Yine, en son olarak da sayın vekilim dedi ki: "Burada kanunları parmakla çıkarıyorsunuz, çoğunlukla çıkarıyorsunuz yani önerilerimiz pek dikkate alınmıyor." gibi... Ben öyle olmadığını düşünüyorum. Her eleştirinin, itirazın mutlaka faydası vardır ama Maarif Yasası'nın dahi başına "Türkiye" ismi konuldu yine bir teklifle. Yine, denildi ki: "Yurt içinde okul açarsanız Millî Eğitim Bakanlığına paralel gibi olur." Dolayısıyla, bakın, oraya ekleme yapıldı. "Sadece yurt dışında okul açma izni var." gibi bir değişiklik yapıldı. Yine, dediniz ki: "Yaş sınırı olması gerekir." Doğru, yaş sınırı değişikliğini yine hep beraber yaptık. Ve yine denildi ki: "Ya, üniversite mezunu olması gerekir." Yine önergeler verildi, üniversite mezunu yaptık. Dolayısıyla da yapılacak, makul... Çünkü, çok güzel söylediniz: Bu ülke bizim, bu vatan bizim, bu öğrenciler bizim ve 21'inci yüzyıla da hep beraber inşallah yürüyeceğiz. Onun için, ortak projemizi birlikte yapalım.

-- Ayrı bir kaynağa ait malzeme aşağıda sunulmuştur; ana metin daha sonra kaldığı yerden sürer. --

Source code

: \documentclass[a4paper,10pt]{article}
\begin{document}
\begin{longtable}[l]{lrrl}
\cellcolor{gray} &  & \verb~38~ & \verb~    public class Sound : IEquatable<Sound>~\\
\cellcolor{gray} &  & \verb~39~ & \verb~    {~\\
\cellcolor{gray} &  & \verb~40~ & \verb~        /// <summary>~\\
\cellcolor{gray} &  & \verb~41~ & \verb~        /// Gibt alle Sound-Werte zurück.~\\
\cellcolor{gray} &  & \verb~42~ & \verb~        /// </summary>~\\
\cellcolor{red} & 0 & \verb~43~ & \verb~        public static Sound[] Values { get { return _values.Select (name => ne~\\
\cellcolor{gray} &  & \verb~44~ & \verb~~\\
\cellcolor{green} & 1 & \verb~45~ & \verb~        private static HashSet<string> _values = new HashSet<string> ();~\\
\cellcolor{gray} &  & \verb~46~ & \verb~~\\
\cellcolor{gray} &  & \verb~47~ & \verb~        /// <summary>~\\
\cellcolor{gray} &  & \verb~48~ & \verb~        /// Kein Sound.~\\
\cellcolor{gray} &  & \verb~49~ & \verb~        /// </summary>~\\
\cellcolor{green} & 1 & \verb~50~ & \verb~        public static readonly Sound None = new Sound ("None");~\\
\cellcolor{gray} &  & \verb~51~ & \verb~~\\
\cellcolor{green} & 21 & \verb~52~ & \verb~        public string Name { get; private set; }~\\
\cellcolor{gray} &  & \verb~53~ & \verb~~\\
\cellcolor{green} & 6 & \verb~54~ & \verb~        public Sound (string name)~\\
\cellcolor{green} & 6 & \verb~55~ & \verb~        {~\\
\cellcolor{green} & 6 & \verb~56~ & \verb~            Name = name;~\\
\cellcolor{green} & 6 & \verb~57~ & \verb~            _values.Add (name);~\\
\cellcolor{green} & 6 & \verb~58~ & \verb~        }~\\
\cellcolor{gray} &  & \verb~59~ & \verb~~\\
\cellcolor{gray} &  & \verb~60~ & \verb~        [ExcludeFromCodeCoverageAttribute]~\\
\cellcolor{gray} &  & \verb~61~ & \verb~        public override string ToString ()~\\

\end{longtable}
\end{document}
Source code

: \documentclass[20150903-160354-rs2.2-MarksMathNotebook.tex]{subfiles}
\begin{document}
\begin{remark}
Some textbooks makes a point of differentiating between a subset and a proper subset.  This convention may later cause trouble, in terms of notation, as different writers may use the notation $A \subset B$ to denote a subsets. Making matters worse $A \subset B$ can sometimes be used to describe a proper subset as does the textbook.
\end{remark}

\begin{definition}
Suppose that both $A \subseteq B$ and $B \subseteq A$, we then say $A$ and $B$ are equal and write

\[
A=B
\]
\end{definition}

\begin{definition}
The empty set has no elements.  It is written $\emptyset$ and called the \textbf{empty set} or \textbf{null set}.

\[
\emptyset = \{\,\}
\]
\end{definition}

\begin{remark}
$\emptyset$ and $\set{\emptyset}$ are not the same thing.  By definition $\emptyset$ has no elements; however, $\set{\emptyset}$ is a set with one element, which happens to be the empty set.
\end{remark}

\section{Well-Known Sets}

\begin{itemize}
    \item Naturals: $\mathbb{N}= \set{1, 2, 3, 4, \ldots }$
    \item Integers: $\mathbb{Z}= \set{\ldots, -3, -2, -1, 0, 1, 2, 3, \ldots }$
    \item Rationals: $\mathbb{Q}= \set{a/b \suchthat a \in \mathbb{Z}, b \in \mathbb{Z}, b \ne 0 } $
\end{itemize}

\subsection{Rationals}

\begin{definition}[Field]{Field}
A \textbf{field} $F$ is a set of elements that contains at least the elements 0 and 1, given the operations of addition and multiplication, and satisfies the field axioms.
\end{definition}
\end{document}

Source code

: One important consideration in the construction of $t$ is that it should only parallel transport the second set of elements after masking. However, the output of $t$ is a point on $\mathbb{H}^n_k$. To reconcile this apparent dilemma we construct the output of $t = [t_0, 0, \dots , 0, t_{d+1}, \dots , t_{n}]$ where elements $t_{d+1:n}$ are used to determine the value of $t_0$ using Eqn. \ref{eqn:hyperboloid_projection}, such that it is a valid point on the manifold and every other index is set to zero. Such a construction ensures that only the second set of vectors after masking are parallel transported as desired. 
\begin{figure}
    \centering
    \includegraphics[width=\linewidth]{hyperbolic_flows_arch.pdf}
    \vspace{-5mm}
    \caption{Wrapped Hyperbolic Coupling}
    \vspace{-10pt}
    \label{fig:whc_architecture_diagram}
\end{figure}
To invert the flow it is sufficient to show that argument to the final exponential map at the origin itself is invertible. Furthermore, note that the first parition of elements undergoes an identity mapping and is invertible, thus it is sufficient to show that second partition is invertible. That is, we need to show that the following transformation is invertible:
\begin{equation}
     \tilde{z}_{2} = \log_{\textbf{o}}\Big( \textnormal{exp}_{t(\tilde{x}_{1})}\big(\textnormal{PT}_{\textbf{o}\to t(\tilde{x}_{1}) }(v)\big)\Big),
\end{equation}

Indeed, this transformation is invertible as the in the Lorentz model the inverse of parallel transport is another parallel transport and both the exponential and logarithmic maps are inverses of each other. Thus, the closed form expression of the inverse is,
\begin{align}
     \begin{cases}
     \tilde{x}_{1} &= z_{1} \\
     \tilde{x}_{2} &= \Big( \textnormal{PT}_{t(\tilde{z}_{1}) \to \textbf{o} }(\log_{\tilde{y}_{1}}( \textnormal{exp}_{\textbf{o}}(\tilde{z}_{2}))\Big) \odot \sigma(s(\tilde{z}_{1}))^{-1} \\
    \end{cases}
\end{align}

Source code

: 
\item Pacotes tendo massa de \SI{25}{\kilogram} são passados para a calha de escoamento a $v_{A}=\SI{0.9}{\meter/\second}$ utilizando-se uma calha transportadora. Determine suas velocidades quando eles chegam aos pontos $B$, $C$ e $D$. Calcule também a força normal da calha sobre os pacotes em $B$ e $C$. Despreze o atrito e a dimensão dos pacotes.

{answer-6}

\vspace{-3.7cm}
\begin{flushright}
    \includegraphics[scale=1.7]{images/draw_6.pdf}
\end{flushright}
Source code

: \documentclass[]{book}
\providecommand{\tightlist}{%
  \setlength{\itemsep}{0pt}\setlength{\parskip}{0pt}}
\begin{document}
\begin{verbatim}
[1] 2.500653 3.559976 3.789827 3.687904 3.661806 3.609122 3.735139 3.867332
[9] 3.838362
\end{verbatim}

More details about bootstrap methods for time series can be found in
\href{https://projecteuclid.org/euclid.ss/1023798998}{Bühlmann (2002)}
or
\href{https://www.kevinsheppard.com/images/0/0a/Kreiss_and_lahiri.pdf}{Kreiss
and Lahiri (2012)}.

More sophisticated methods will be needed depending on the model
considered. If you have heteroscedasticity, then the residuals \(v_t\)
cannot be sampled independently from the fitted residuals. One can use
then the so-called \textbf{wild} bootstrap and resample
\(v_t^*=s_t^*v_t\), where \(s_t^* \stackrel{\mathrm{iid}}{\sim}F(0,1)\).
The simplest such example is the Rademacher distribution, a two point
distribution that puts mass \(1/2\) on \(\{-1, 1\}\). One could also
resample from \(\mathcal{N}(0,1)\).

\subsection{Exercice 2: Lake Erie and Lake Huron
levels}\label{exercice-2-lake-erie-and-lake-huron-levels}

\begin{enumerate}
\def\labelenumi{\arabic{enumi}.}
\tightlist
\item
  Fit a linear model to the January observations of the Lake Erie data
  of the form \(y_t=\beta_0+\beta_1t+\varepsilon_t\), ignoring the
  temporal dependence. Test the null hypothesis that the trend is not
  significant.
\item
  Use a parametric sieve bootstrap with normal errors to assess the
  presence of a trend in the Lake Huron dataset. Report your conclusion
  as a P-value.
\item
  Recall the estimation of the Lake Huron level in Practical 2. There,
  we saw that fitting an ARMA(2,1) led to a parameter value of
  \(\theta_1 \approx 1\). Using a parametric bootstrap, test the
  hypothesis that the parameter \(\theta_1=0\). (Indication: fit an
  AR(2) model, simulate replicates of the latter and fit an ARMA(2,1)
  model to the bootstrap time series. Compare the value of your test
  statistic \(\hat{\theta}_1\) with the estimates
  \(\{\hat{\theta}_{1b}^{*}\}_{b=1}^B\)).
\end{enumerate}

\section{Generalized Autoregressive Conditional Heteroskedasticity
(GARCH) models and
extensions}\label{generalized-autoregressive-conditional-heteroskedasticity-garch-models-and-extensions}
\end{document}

Dolayısıyla, önergelerinizle -şimdi, süreçte de görülecektir- gerçekten iyi gördüğümüz... Bizce ama yanılabiliriz çünkü, bakın, eğer ki "Benim dediğim yüzde 100 doğrudur." derseniz zaten bu bilimsel gerçek değildir. Dolayısıyla, sizin dediğiniz ne kadar doğruysa benim dediğim de o kadar doğrudur. Bir tercih hakkı vermek... Ama, benimki mutlak doğru, sizinki mutlak yanlışsa bu bilimsel gerçeklikle bağdaşmaz diye düşünüyorum.

Ben tekrar, şimdiden, vereceğiniz destek için her birinize ayrı ayrı teşekkür ediyorum.